Reading the amortization schedule

Look at month 1 of a 5-year $25,000 loan at 8.5%: roughly $177 of the $513 payment goes to interest, and the remaining $336 pays down principal. By year 4 those numbers have flipped. Toggle the table from "Yearly" to "Monthly" to see every row, and watch where the crossover happens for your specific loan — that's the moment your loan is more than half paid off in equity terms.

APR vs. interest rate

Lenders quote both. The interest rate is the headline cost of the loan; the APR (annual percentage rate) folds in most fees and is therefore a better number for comparing offers. The TILA regulation in the US requires consumer lenders to disclose APR, and the math in this calculator works with either — just use what your lender provided.

Strategies to pay less interest

  • Shorter term. The single biggest interest-saver. A 5-year loan beats a 7-year loan by thousands.
  • Extra principal payments. Even an extra $50–100 a month on a 7-year loan can cut a year off the term and hundreds in interest.
  • Refinance when rates fall. If rates drop 1% or more, the refinance often pays for itself within a year.
  • Round up your payment. A $513 monthly payment rounded to $550 puts $37 of free principal payments into every cycle.

Use with the other tools

For a house, use the mortgage calculator with full PITI. For a car, the auto loan calculator handles trade-ins and sales tax. To plan savings rather than debt, the compound interest calculator shows how money grows on the other side of the ledger.

Frequently asked questions

How is a loan payment calculated?

With the amortization formula M = P[r(1+r)^n]/[(1+r)^n − 1], where P is the loan amount, r is the periodic interest rate (annual rate divided by 12 for monthly payments) and n is the total number of payments.

What is an amortization schedule?

A month-by-month breakdown of every payment, showing how much went to interest, how much to principal, and how much is left on the loan. Early payments are mostly interest; later payments are mostly principal.

Is APR the same as interest rate?

Not quite. The interest rate is what you pay on the principal. APR also includes most fees and points expressed as a yearly rate, so it is a better single number to compare lenders. Use APR if your lender provides it.
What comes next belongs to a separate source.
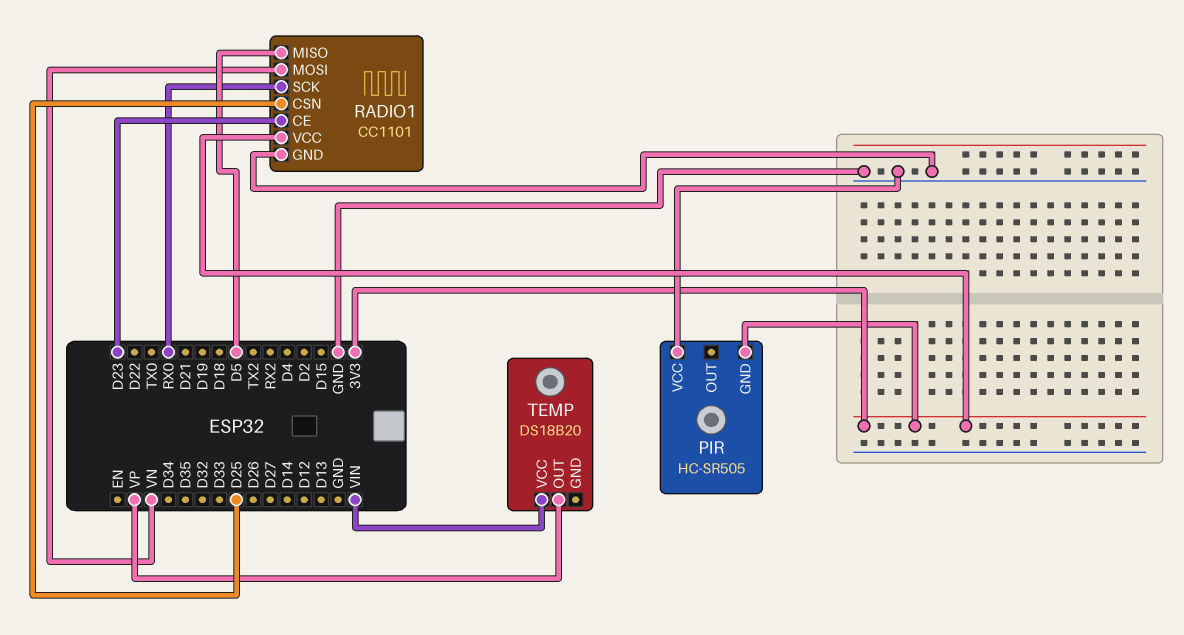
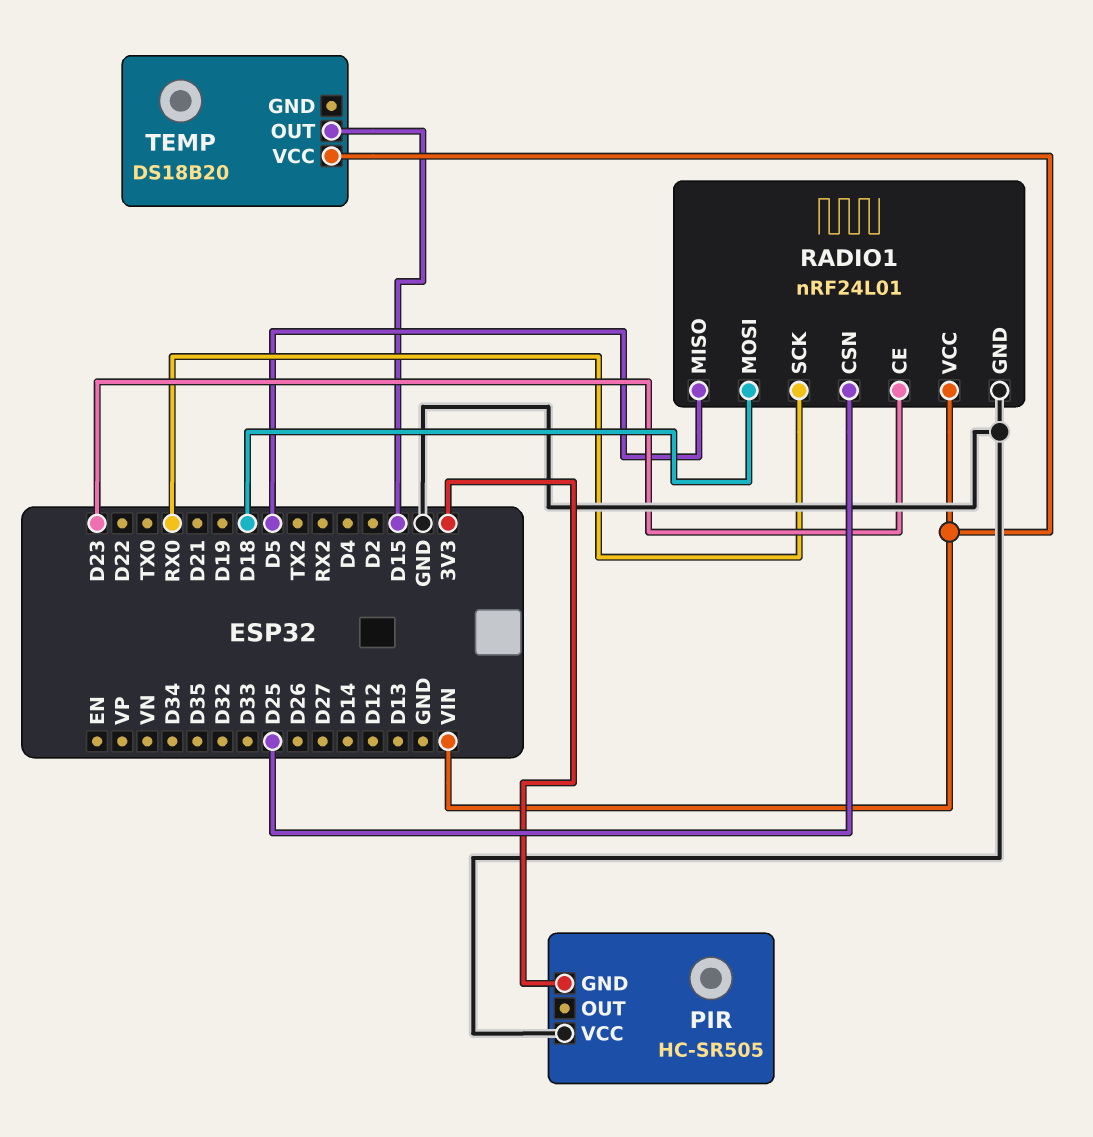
RADIO1: CC1101 -> nRF24L01
RADIO1 pin MOSI: VN -> D18
RADIO1 pin VCC: 3V3 -> VIN
TEMP pin OUT: VP -> D15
Can I pay off a loan early?

Usually yes. Making extra principal payments shortens the loan and reduces total interest, often by a lot. Check your loan documents for a prepayment penalty — most modern consumer loans do not have one.

What happens if I miss a payment?

A missed payment usually triggers a late fee, gets reported to credit bureaus after 30 days, and can put the loan in default after several missed months. Contact the lender as early as possible — many will work out a hardship plan.

Does this loan calculator handle 0% interest?

Yes. When the rate is zero, the monthly payment is simply the principal divided by the number of months, and total interest is $0.

Worked example

A $25,000 loan at 8.5% APR over 5 years.

  • Monthly rate r = 8.5 ÷ 12 ÷ 100 = 0.007083 · n = 60 months
  • Monthly payment: ~$512.93
  • Total paid: 512.93 × 60 = ~$30,775.80
  • Total interest: 30,775.80 − 25,000 = ~$5,775.80

Adding an extra $50 per month (paying $562.93) shaves about 7 months off the loan and saves roughly $700 in interest.